For the first time in its 177-year history, the American Statistical Association (ASA) has voiced its opinion and made specific recommendations for a statistical practice. The subject of their ire? The (arguably) most common statistical output, the p-value. The p-value has long been the primary metric for demonstrating that study results are “statistically significant,” usually by achieving the semi-arbitrary value of p<0.05. However, the ASA notes, the importance of the p-value has been greatly overstated and the scientific community has become over-reliant on this one – flawed – measure.
In the associated article, published in The American Statistician, Ronald Wasserstein and Nicole Lazar explain how the dependence on the p-value threatens the reproducibility and replicability of research. Importantly, the p-value does not prove that scientific conclusions are true and does not signify the importance of a result. As Wasserstein says in the ASA press release, “The p-value was never intended to be a substitute for scientific reasoning.”
As documented in a 2015 PLOS Biology Perspective by Megan Head, Michael Jennions and colleagues, the p-value is subject to a common type of manipulation known as “p-hacking,” where researchers selectively report datasets or analyses that achieve a “significant” result. The authors of this Perspective used a text-mining protocol to reveal this to be a widespread issue across multiple scientific disciplines. The authors also provide helpful recommendations for researchers and journals.

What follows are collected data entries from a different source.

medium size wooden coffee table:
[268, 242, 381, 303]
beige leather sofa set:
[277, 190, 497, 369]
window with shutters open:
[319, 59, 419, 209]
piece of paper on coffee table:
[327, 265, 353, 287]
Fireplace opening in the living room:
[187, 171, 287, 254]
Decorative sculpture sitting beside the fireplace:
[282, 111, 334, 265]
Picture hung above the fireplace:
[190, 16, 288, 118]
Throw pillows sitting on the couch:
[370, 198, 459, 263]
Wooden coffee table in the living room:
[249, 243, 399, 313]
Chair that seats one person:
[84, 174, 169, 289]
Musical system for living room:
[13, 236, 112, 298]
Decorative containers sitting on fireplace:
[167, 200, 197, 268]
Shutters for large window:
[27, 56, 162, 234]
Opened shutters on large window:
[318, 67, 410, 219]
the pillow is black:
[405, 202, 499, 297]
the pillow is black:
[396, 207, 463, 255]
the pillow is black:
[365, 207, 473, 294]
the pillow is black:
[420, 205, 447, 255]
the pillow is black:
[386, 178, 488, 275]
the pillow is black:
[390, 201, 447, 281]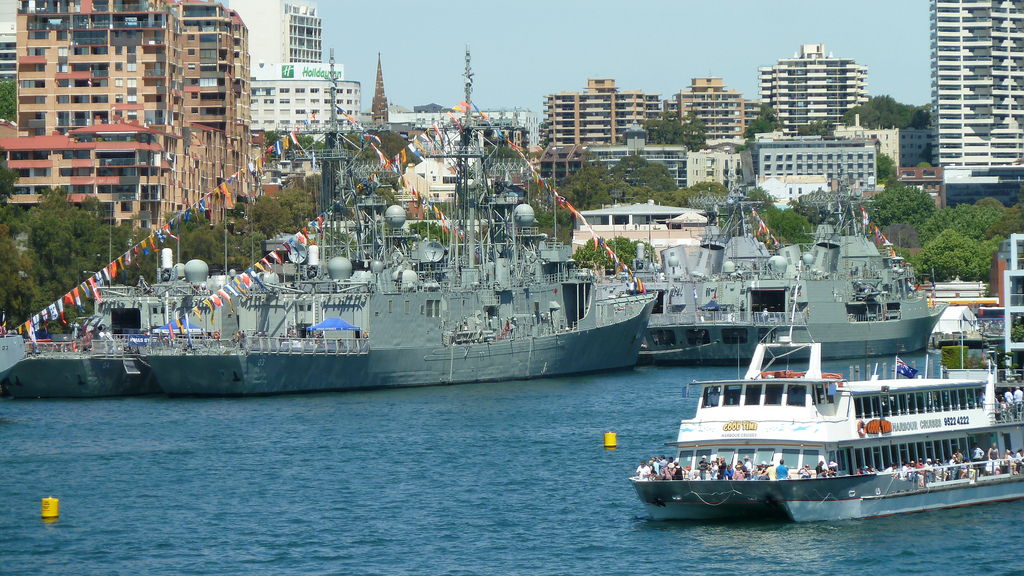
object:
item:
[41, 496, 58, 518]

The problem with the p-value cuts both ways. Over-interpretation of the p-value can lead to both false positives and false negatives. Dependence on a specific p-value can lead to bias as researchers may discontinue or shelve work that doesn’t meet this arbitrary standard.
The hope is that the ASA statement will increase awareness of the problems of inappropriate p-value use persisting in the scientific practice. Their guidelines can aid researchers in determining the best practices for the use of the p-value, and help identify when other statistical tests are more appropriate.